> [Assigned task] Reproduce the lines of the items that run from the line with "Телефон доверия: 8 800 200-01-22" up to and including the line with "https://vk.com/wall-216558797_1319".

(Stored data entries)

◆ ◆ ◆ ◆

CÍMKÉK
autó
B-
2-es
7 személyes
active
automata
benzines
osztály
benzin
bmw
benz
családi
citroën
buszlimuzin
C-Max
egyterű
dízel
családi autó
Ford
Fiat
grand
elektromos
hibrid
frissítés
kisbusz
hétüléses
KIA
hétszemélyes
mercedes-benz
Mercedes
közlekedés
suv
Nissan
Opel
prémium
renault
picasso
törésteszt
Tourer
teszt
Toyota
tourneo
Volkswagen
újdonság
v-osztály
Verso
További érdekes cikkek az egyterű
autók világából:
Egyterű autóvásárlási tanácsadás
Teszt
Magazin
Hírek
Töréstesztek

◆ ◆ ◆ ◆

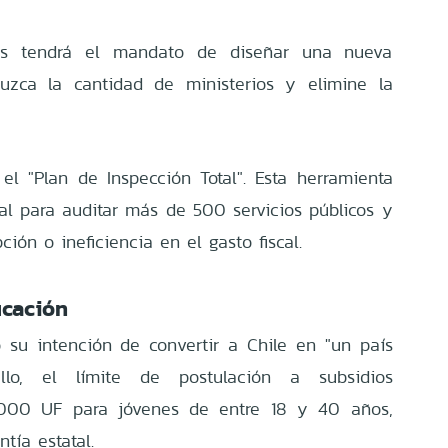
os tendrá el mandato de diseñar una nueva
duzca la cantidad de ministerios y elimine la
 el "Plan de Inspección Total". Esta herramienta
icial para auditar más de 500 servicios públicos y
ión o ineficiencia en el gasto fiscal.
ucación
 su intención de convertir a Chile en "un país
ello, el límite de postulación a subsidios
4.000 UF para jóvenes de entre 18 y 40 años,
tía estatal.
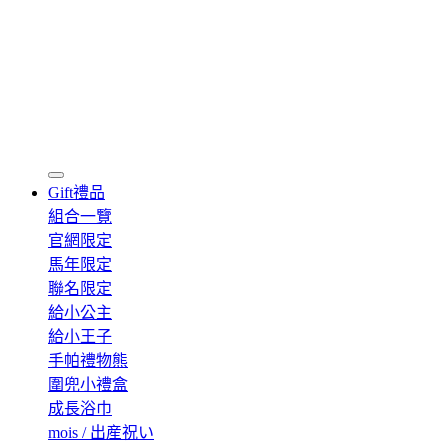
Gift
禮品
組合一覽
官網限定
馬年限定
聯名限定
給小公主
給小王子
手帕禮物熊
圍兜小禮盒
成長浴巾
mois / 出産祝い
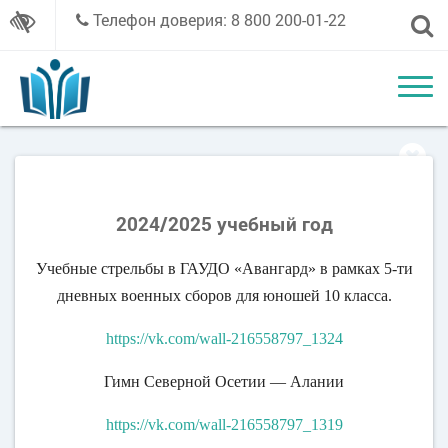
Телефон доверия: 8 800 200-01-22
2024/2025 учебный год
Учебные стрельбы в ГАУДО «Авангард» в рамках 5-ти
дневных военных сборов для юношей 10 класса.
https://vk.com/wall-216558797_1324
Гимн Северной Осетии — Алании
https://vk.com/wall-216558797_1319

◆ ◆ ◆ ◆

> [Final answer]
Телефон доверия: 8 800 200-01-22
2024/2025 учебный год
Учебные стрельбы в ГАУДО «Авангард» в рамках 5-ти
дневных военных сборов для юношей 10 класса.
https://vk.com/wall-216558797_1324
Гимн Северной Осетии — Алании
https://vk.com/wall-216558797_1319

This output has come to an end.